TASK GOAL -
Without including any pictures, copy each entry below exactly.
━━━ SUPPLIED RECORDS ━━━
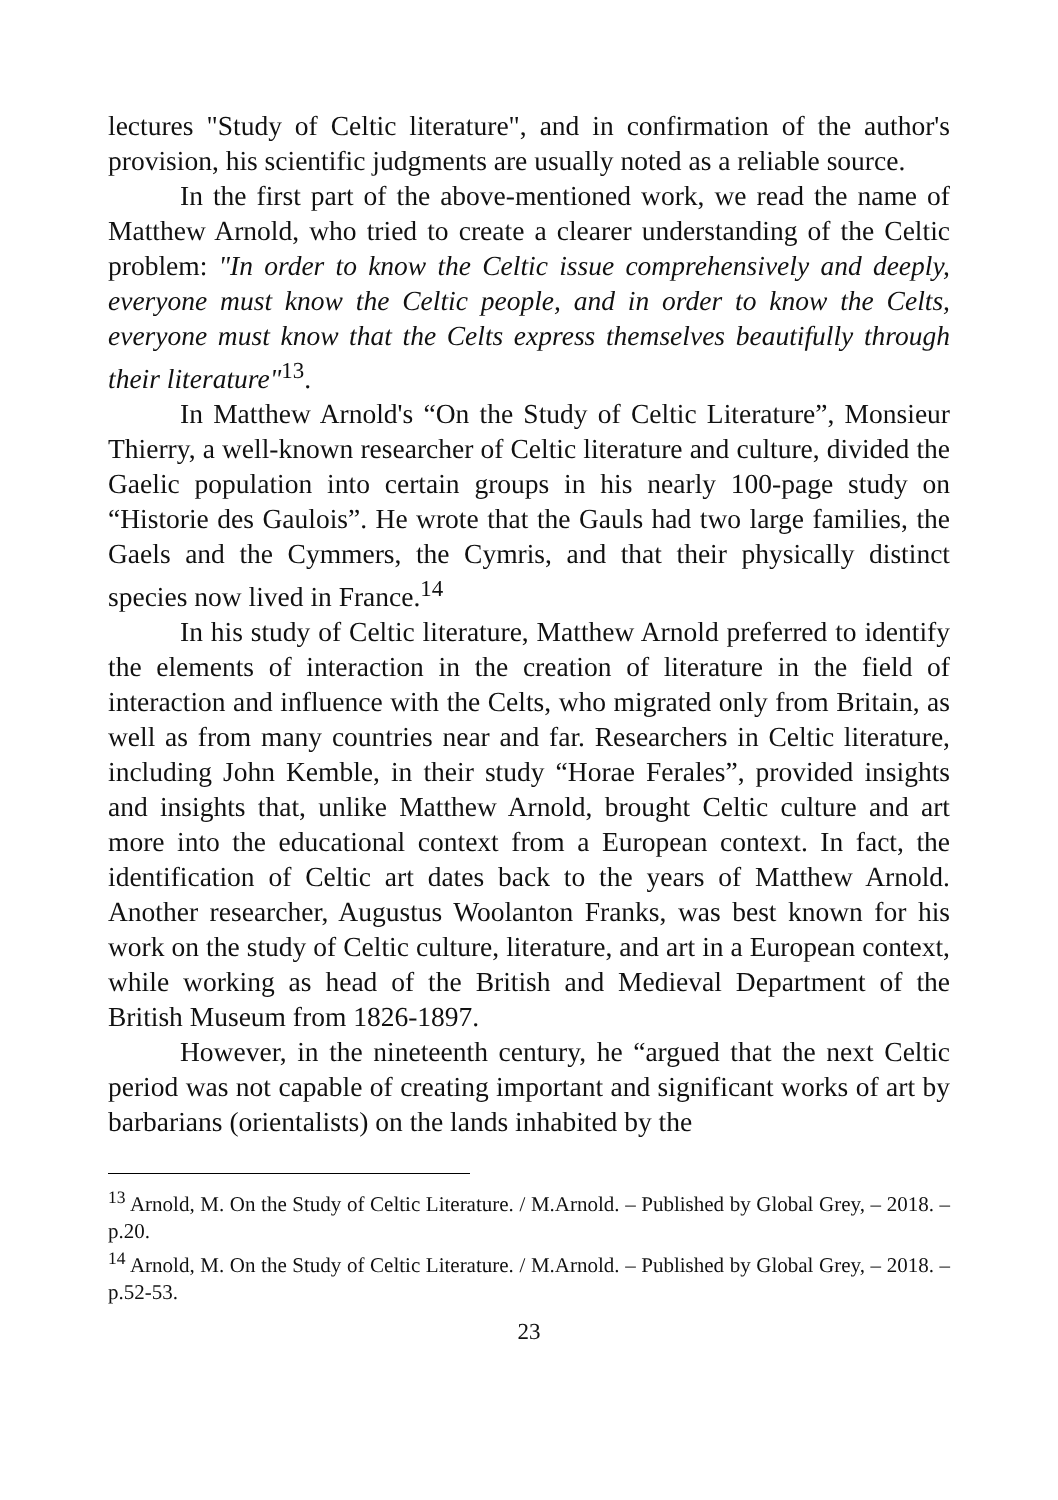lectures "Study of Celtic literature", and in confirmation of the author's provision, his scientific judgments are usually noted as a reliable source.
In the first part of the above-mentioned work, we read the name of Matthew Arnold, who tried to create a clearer understanding of the Celtic problem: "In order to know the Celtic issue comprehensively and deeply, everyone must know the Celtic people, and in order to know the Celts, everyone must know that the Celts express themselves beautifully through their literature"<sup>13</sup>.
In Matthew Arnold's “On the Study of Celtic Literature”, Monsieur Thierry, a well-known researcher of Celtic literature and culture, divided the Gaelic population into certain groups in his nearly 100-page study on “Historie des Gaulois”. He wrote that the Gauls had two large families, the Gaels and the Cymmers, the Cymris, and that their physically distinct species now lived in France.<sup>14</sup>
In his study of Celtic literature, Matthew Arnold preferred to identify the elements of interaction in the creation of literature in the field of interaction and influence with the Celts, who migrated only from Britain, as well as from many countries near and far. Researchers in Celtic literature, including John Kemble, in their study “Horae Ferales”, provided insights and insights that, unlike Matthew Arnold, brought Celtic culture and art more into the educational context from a European context. In fact, the identification of Celtic art dates back to the years of Matthew Arnold. Another researcher, Augustus Woolanton Franks, was best known for his work on the study of Celtic culture, literature, and art in a European context, while working as head of the British and Medieval Department of the British Museum from 1826-1897.
However, in the nineteenth century, he “argued that the next Celtic period was not capable of creating important and significant works of art by barbarians (orientalists) on the lands inhabited by the
<sup>13</sup> Arnold, M. On the Study of Celtic Literature. / M.Arnold. – Published by Global Grey, – 2018. – p.20.
<sup>14</sup> Arnold, M. On the Study of Celtic Literature. / M.Arnold. – Published by Global Grey, – 2018. – p.52-53.
23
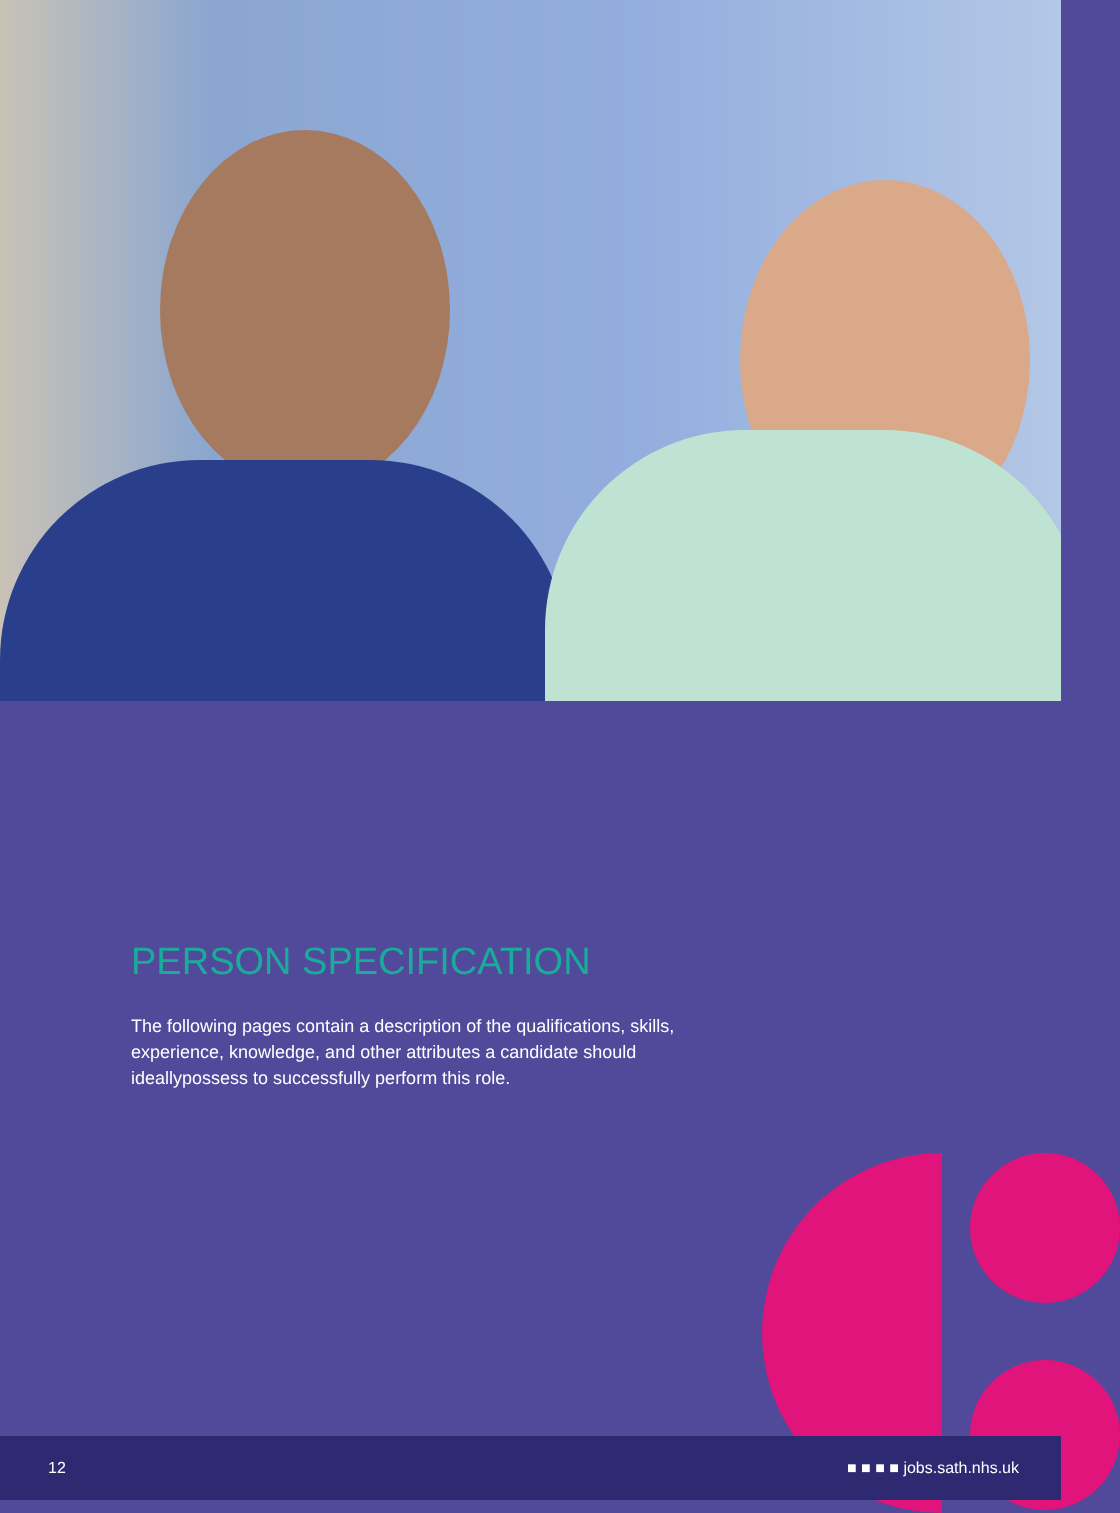PERSON SPECIFICATION
The following pages contain a description of the qualifications, skills, experience, knowledge, and other attributes a candidate should ideallypossess to successfully perform this role.
12 ■ ■ ■ ■ jobs.sath.nhs.uk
━━━
TASK RESPONSE -
lectures "Study of Celtic literature", and in confirmation of the author's provision, his scientific judgments are usually noted as a reliable source.
In the first part of the above-mentioned work, we read the name of Matthew Arnold, who tried to create a clearer understanding of the Celtic problem: "In order to know the Celtic issue comprehensively and deeply, everyone must know the Celtic people, and in order to know the Celts, everyone must know that the Celts express themselves beautifully through their literature"<sup>13</sup>.
In Matthew Arnold's “On the Study of Celtic Literature”, Monsieur Thierry, a well-known researcher of Celtic literature and culture, divided the Gaelic population into certain groups in his nearly 100-page study on “Historie des Gaulois”. He wrote that the Gauls had two large families, the Gaels and the Cymmers, the Cymris, and that their physically distinct species now lived in France.<sup>14</sup>
In his study of Celtic literature, Matthew Arnold preferred to identify the elements of interaction in the creation of literature in the field of interaction and influence with the Celts, who migrated only from Britain, as well as from many countries near and far. Researchers in Celtic literature, including John Kemble, in their study “Horae Ferales”, provided insights and insights that, unlike Matthew Arnold, brought Celtic culture and art more into the educational context from a European context. In fact, the identification of Celtic art dates back to the years of Matthew Arnold. Another researcher, Augustus Woolanton Franks, was best known for his work on the study of Celtic culture, literature, and art in a European context, while working as head of the British and Medieval Department of the British Museum from 1826-1897.
However, in the nineteenth century, he “argued that the next Celtic period was not capable of creating important and significant works of art by barbarians (orientalists) on the lands inhabited by the
<sup>13</sup> Arnold, M. On the Study of Celtic Literature. / M.Arnold. – Published by Global Grey, – 2018. – p.20.
<sup>14</sup> Arnold, M. On the Study of Celtic Literature. / M.Arnold. – Published by Global Grey, – 2018. – p.52-53.
23
PERSON SPECIFICATION
The following pages contain a description of the qualifications, skills, experience, knowledge, and other attributes a candidate should ideallypossess to successfully perform this role.
12 ■ ■ ■ ■ jobs.sath.nhs.uk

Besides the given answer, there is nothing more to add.